_Task objective_: Reproduce the listing below exactly, except for its pictures.

_Collected data_:
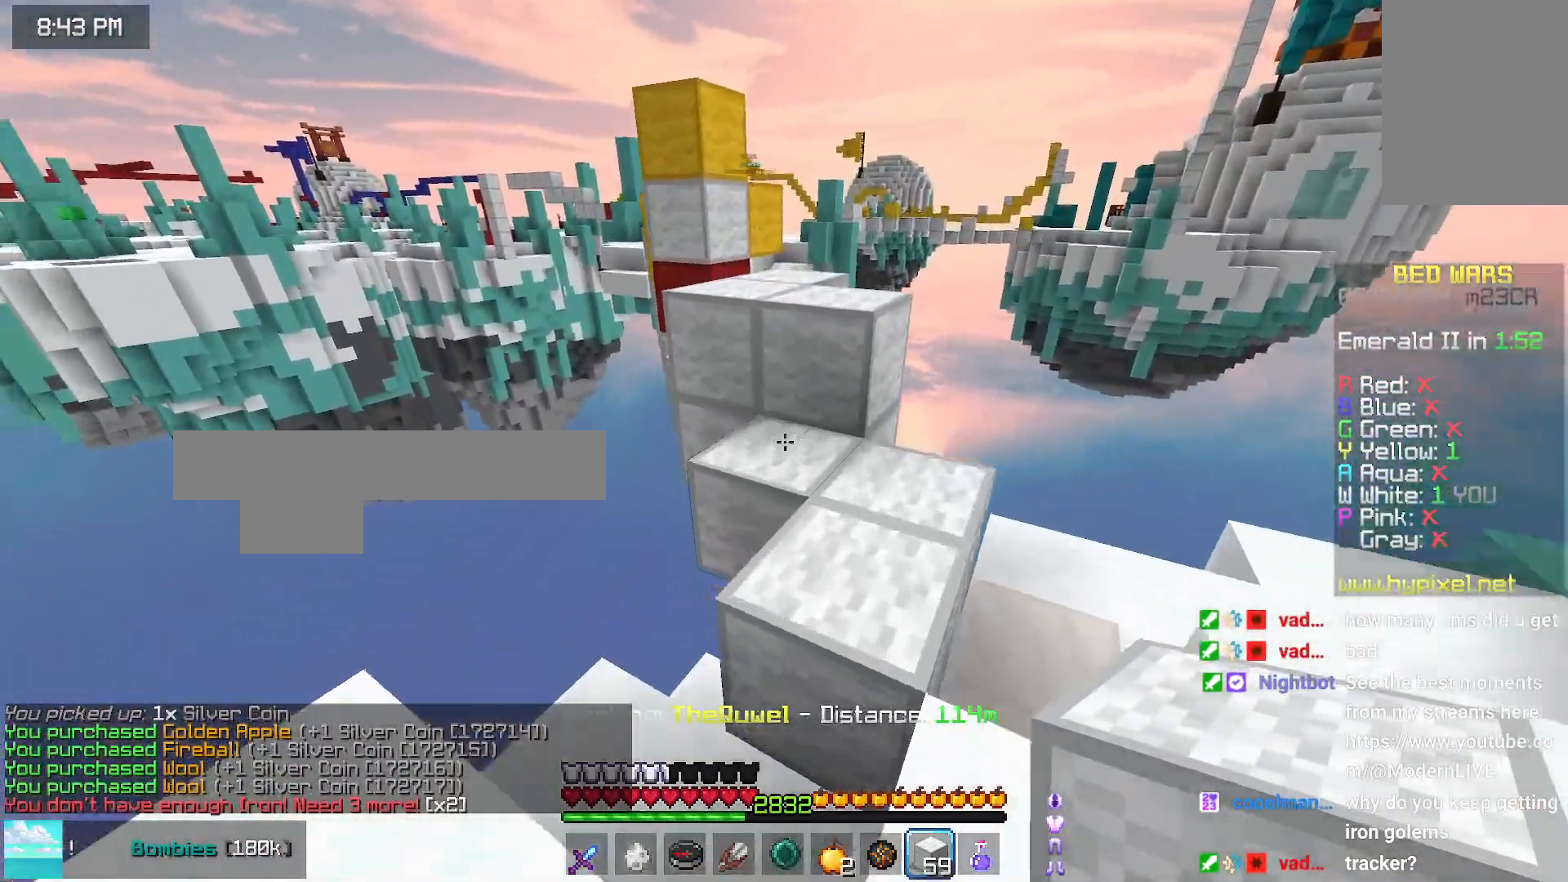
{"keys": ["up"], "mouse": [], "events": [[33, "space", "down"], [100, "mouse_right", "up"], [300, "space", "up"]]}
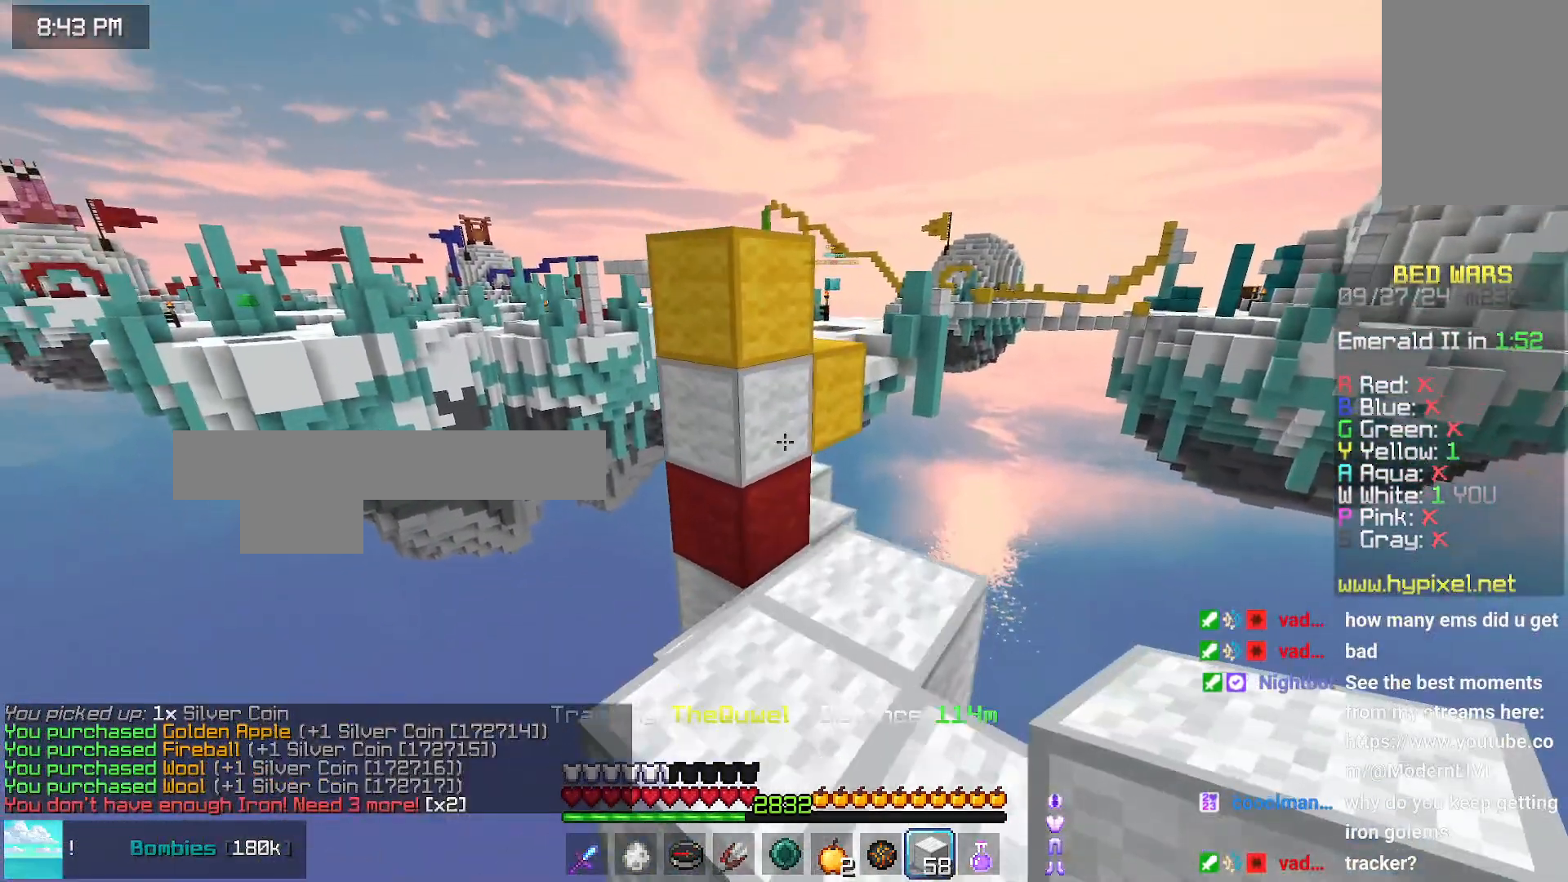
{"keys": ["left", "up"], "mouse": [], "events": [[50, "mouse_right", "down"], [116, "space", "down"], [150, "mouse_right", "up"], [416, "space", "up"], [466, "left", "down"]]}
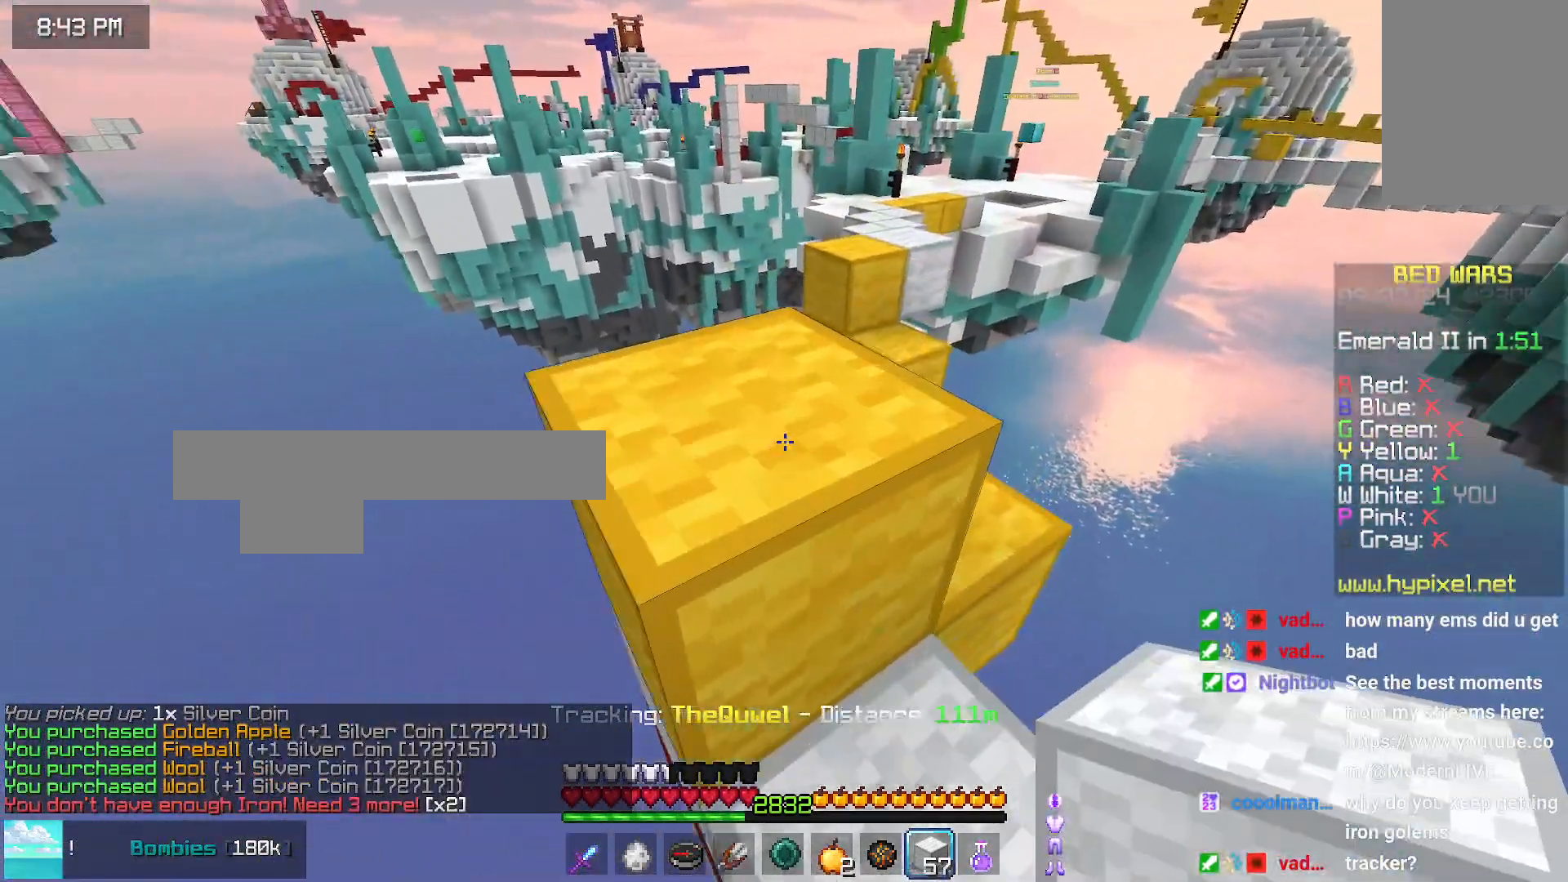
{"keys": ["up"], "mouse": [], "events": [[83, "space", "down"], [333, "space", "up"], [383, "left", "up"]]}
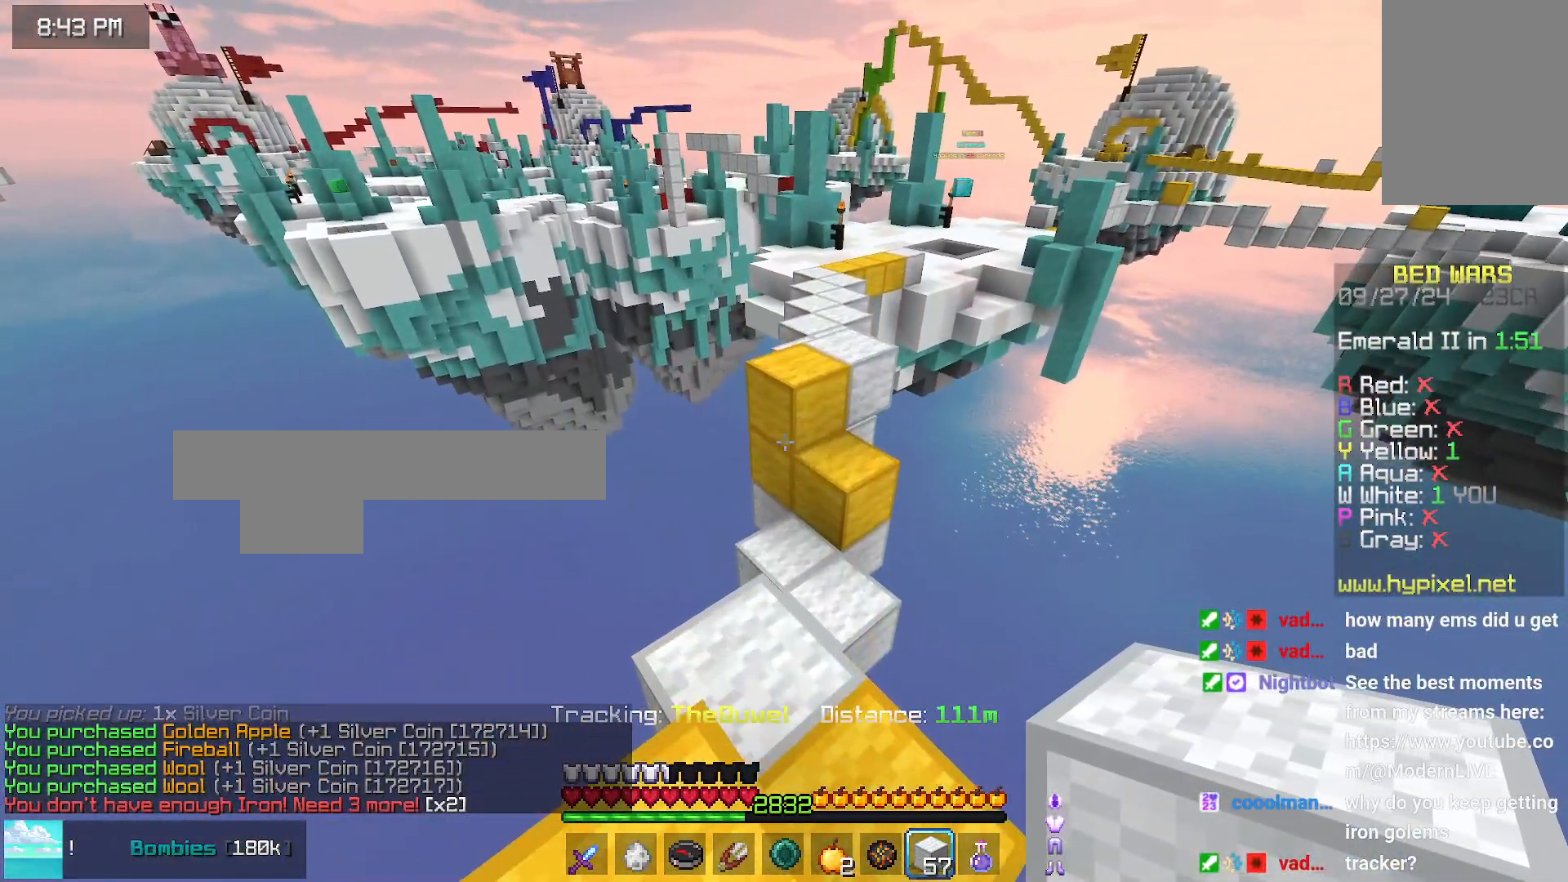
{"keys": ["space", "up"], "mouse": [], "events": [[383, "space", "down"]]}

_Result of the task_:
{"keys": ["up"], "mouse": [], "events": [[33, "space", "down"], [100, "mouse_right", "up"], [300, "space", "up"]]}
{"keys": ["left", "up"], "mouse": [], "events": [[50, "mouse_right", "down"], [116, "space", "down"], [150, "mouse_right", "up"], [416, "space", "up"], [466, "left", "down"]]}
{"keys": ["up"], "mouse": [], "events": [[83, "space", "down"], [333, "space", "up"], [383, "left", "up"]]}
{"keys": ["space", "up"], "mouse": [], "events": [[383, "space", "down"]]}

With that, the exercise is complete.